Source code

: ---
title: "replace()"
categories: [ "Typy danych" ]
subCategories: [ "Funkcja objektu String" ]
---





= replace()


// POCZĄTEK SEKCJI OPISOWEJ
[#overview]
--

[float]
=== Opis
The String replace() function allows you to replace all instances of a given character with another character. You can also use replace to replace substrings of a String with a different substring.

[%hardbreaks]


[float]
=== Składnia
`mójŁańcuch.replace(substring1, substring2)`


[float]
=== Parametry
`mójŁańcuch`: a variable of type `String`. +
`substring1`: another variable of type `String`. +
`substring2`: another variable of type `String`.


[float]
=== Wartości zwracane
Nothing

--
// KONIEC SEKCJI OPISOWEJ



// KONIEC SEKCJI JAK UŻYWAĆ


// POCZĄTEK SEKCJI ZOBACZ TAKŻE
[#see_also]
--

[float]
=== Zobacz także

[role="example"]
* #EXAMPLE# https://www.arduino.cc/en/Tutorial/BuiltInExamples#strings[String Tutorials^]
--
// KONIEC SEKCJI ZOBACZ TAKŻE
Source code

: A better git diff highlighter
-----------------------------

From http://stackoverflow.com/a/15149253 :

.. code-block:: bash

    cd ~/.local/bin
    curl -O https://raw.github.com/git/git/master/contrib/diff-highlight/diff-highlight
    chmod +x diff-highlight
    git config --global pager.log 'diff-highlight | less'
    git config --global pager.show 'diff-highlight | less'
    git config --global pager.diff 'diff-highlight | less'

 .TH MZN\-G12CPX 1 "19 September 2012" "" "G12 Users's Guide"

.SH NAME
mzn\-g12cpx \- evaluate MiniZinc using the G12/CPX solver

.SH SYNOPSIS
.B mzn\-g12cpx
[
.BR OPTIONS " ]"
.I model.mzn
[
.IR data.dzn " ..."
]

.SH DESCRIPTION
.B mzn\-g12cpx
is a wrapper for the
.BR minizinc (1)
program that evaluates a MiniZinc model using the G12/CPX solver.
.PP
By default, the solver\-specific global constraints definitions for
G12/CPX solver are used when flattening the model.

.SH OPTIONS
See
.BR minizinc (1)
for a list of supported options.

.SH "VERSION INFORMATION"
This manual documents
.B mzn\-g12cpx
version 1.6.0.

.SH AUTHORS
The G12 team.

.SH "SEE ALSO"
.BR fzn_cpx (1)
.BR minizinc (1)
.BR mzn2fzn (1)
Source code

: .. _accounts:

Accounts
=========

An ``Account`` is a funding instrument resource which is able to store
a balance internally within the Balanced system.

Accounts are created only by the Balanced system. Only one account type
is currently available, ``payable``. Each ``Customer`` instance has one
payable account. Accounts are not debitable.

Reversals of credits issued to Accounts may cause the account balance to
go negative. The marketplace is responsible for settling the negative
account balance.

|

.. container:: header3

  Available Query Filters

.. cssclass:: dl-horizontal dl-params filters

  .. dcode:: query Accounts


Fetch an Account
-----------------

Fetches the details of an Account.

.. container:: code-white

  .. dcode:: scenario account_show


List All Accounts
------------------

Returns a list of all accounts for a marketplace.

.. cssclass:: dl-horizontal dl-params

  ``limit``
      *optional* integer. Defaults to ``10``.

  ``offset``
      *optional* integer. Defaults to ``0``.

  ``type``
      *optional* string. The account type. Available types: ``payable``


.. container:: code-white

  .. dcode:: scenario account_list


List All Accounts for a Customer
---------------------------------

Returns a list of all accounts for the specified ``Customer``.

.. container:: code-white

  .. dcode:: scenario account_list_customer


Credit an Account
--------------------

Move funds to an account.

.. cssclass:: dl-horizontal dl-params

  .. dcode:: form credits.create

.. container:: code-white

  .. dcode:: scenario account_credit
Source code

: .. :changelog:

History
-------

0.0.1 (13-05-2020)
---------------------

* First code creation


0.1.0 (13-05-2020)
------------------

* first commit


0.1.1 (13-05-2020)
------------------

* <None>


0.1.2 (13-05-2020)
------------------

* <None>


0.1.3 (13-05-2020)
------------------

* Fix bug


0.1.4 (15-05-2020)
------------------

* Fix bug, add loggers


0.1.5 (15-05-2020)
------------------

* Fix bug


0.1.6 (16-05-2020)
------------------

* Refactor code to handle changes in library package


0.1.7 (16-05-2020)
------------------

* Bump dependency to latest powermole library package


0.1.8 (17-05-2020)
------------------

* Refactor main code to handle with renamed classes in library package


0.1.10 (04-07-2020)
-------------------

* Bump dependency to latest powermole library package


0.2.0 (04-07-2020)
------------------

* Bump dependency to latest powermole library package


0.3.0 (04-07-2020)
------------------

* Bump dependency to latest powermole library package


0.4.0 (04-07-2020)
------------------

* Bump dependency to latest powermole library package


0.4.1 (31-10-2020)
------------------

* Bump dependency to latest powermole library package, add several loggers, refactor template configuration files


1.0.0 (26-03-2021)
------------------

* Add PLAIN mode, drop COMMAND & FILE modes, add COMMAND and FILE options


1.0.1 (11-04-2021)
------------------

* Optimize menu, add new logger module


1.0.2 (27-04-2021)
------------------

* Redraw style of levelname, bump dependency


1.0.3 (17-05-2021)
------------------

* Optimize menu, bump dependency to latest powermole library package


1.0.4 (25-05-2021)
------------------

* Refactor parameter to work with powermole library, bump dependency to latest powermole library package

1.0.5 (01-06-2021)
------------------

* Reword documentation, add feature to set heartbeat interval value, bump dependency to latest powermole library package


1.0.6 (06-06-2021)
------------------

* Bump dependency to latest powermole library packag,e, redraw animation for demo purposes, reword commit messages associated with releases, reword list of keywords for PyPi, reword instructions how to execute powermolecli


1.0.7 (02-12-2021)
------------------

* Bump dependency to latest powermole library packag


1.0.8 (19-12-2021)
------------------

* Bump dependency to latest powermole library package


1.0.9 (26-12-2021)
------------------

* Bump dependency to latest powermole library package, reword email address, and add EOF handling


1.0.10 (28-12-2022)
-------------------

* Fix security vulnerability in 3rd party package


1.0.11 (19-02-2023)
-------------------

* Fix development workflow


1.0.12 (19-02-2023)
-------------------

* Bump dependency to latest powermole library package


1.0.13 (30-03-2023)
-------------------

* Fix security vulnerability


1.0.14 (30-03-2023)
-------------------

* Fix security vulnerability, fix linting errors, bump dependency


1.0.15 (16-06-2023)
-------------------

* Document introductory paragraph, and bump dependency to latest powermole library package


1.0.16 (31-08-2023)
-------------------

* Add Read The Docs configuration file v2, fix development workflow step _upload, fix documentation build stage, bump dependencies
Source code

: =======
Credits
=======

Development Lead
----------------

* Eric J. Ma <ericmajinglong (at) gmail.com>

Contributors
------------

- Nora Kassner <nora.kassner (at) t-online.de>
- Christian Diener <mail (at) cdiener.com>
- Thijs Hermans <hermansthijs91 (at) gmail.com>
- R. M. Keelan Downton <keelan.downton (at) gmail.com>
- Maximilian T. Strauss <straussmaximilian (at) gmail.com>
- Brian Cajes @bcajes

INSTRUCTION »
Your answer should consist of all lines above that include the string "loggers".

RESPONSE »
* Fix bug, add loggers
* Bump dependency to latest powermole library package, add several loggers, refactor template configuration files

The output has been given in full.